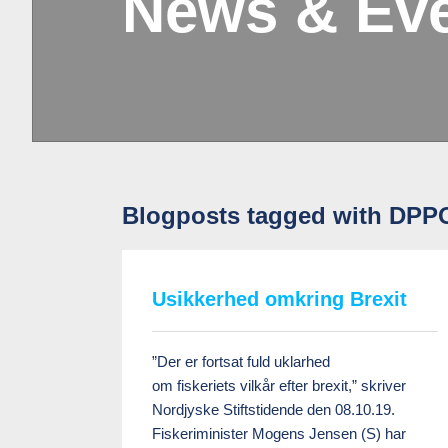
News & Ev
Blogposts tagged with DPP
Usikkerhed omkring Brexit
”Der er fortsat fuld uklarhed
om fiskeriets vilkår efter brexit,” skriver
Nordjyske Stiftstidende den 08.10.19.
Fiskeriminister Mogens Jensen (S) har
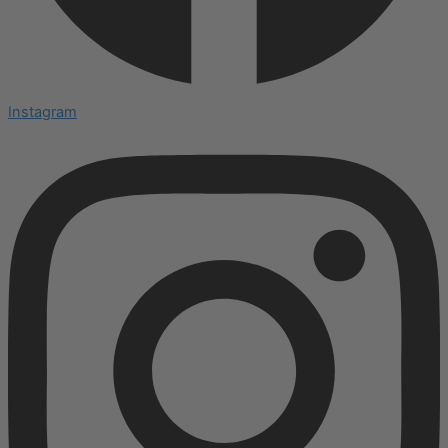
Instagram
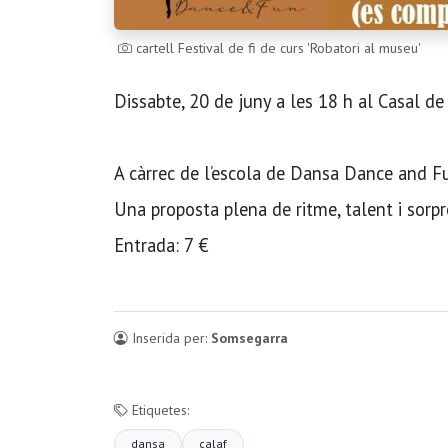
cartell Festival de fi de curs 'Robatori al museu'
Dissabte, 20 de juny a les 18 h al Casal de
A càrrec de l’escola de Dansa Dance and F
Una proposta plena de ritme, talent i sorp
Entrada: 7 €
Inserida per:
Somsegarra
Etiquetes:
dansa
calaf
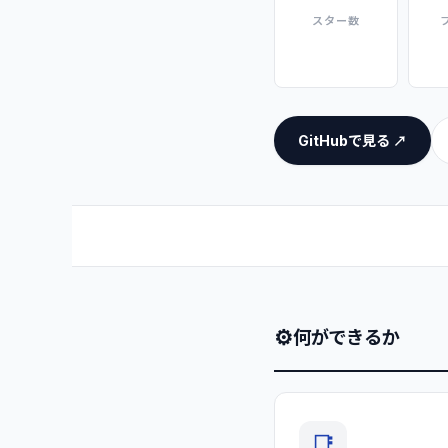
スター数
GitHubで見る ↗
⚙
何ができるか
📑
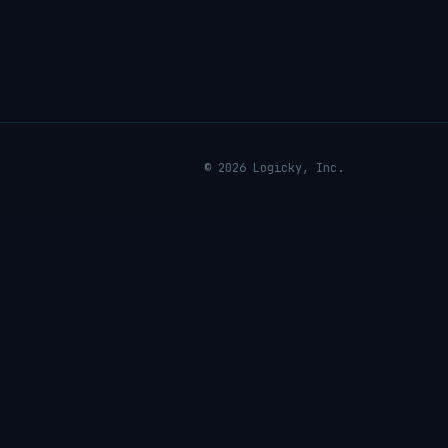
© 2026 Logicky, Inc.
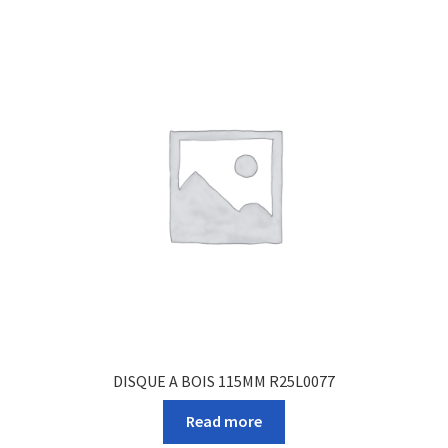
DISQUE A BOIS 115MM R25L0077
Read more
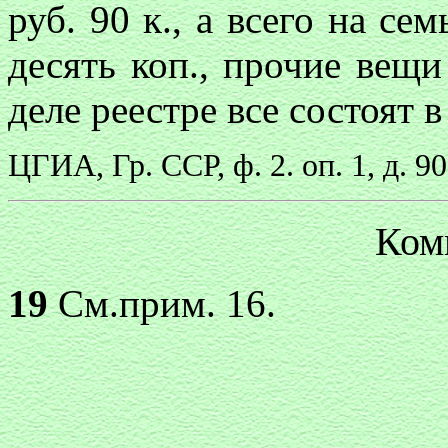
руб. 90 к., а всего на се
десять коп., прочие вещ
деле реестре все состоят
ЦГИА, Гр. ССР, ф. 2. оп. 1, д. 9
Ком
19
См.прим. 16.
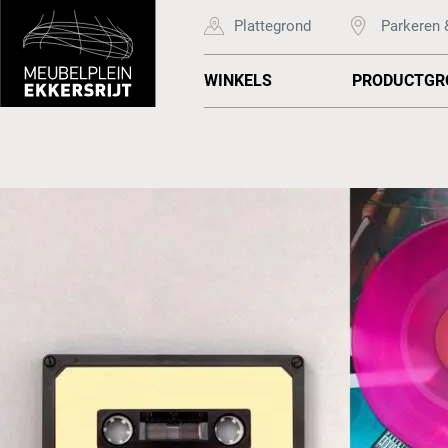
Plattegrond
Parkeren 
WINKELS
PRODUCTGR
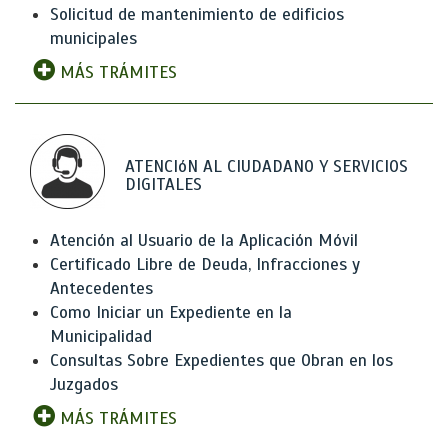
Solicitud de mantenimiento de edificios
municipales
MÁS TRÁMITES
ATENCIóN AL CIUDADANO Y SERVICIOS
DIGITALES
Atención al Usuario de la Aplicación Móvil
Certificado Libre de Deuda, Infracciones y
Antecedentes
Como Iniciar un Expediente en la
Municipalidad
Consultas Sobre Expedientes que Obran en los
Juzgados
MÁS TRÁMITES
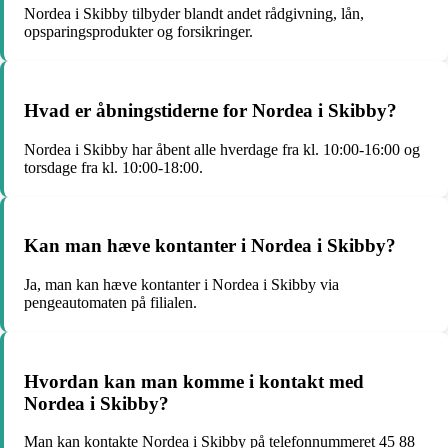
Nordea i Skibby tilbyder blandt andet rådgivning, lån,
opsparingsprodukter og forsikringer.
Hvad er åbningstiderne for Nordea i Skibby?
Nordea i Skibby har åbent alle hverdage fra kl. 10:00-16:00 og
torsdage fra kl. 10:00-18:00.
Kan man hæve kontanter i Nordea i Skibby?
Ja, man kan hæve kontanter i Nordea i Skibby via
pengeautomaten på filialen.
Hvordan kan man komme i kontakt med
Nordea i Skibby?
Man kan kontakte Nordea i Skibby på telefonnummeret 45 88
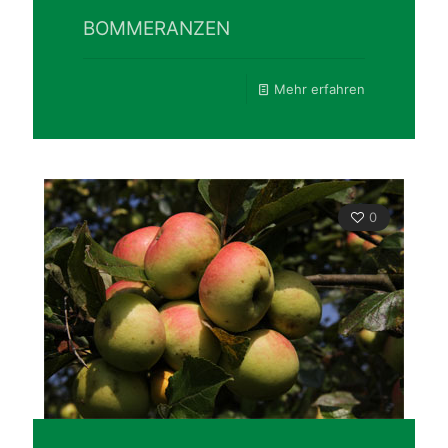
BOMMERANZEN
Mehr erfahren
0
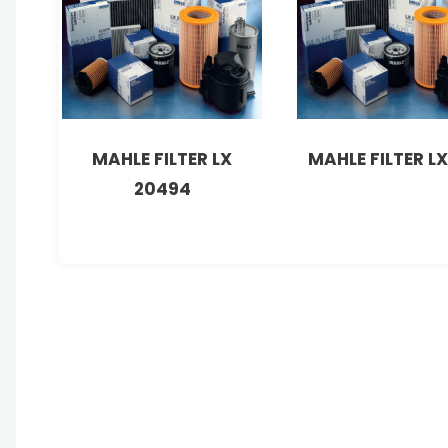
MAHLE FILTER LX
MAHLE FILTER LX
20494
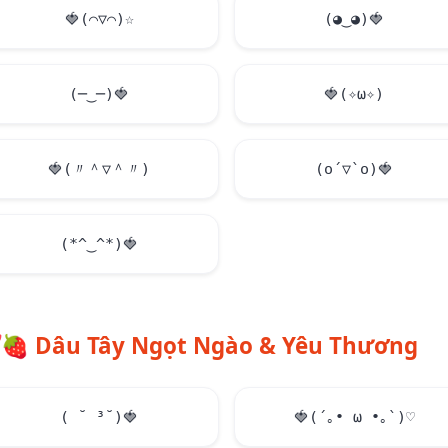
🍓
(⌒▽⌒)☆
(◕‿◕)
🍓
(─‿─)
🍓
🍓
(✧ω✧)
🍓
(〃＾▽＾〃)
(o´▽`o)
🍓
(*^‿^*)
🍓
🍓
Dâu Tây Ngọt Ngào & Yêu Thương
( ˘ ³˘)
🍓
🍓
(´｡• ω •｡`)♡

→ EXERCISE BRIEF
Pick out each line above that contains the word "Nordea" and copy those lines.

→ SOLVED EXERCISE
Nordea i Skibby tilbyder blandt andet rådgivning, lån,
Hvad er åbningstiderne for Nordea i Skibby?
Nordea i Skibby har åbent alle hverdage fra kl. 10:00-16:00 og
Kan man hæve kontanter i Nordea i Skibby?
Ja, man kan hæve kontanter i Nordea i Skibby via
Nordea i Skibby?
Man kan kontakte Nordea i Skibby på telefonnummeret 45 88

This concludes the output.